How to complete this task =>
Repeat the data in full and exactly. Leave the pictures out.

____________

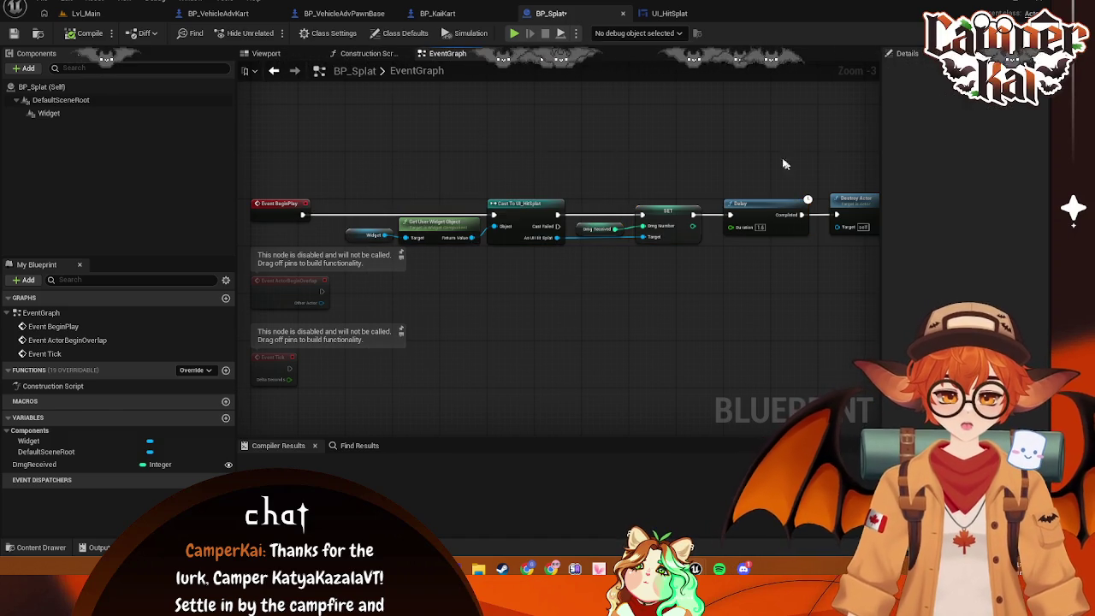
Reposition the node chain and push Delay and Destroy Actor right, leaving a gap after SET
{"action": "left_click_drag", "start_coordinate": [792, 167], "coordinate": [719, 147]}
{"action": "mouse_move", "coordinate": [810, 151]}
{"action": "left_mouse_down"}
{"action": "mouse_move", "coordinate": [499, 226]}
{"action": "mouse_move", "coordinate": [269, 228]}
{"action": "left_mouse_up"}
{"action": "mouse_move", "coordinate": [500, 203]}
{"action": "left_mouse_down"}
{"action": "mouse_move", "coordinate": [441, 197]}
{"action": "mouse_move", "coordinate": [573, 185]}
{"action": "mouse_move", "coordinate": [283, 171]}
{"action": "left_mouse_up"}
{"action": "left_click_drag", "start_coordinate": [454, 145], "coordinate": [629, 201]}
{"action": "left_click_drag", "start_coordinate": [581, 163], "coordinate": [661, 164]}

____________

Your solution =>
Reposition the node chain and push Delay and Destroy Actor right, leaving a gap after SET
{"action": "left_click_drag", "start_coordinate": [792, 167], "coordinate": [719, 147]}
{"action": "mouse_move", "coordinate": [810, 151]}
{"action": "left_mouse_down"}
{"action": "mouse_move", "coordinate": [499, 226]}
{"action": "mouse_move", "coordinate": [269, 228]}
{"action": "left_mouse_up"}
{"action": "mouse_move", "coordinate": [500, 203]}
{"action": "left_mouse_down"}
{"action": "mouse_move", "coordinate": [441, 197]}
{"action": "mouse_move", "coordinate": [573, 185]}
{"action": "mouse_move", "coordinate": [283, 171]}
{"action": "left_mouse_up"}
{"action": "left_click_drag", "start_coordinate": [454, 145], "coordinate": [629, 201]}
{"action": "left_click_drag", "start_coordinate": [581, 163], "coordinate": [661, 164]}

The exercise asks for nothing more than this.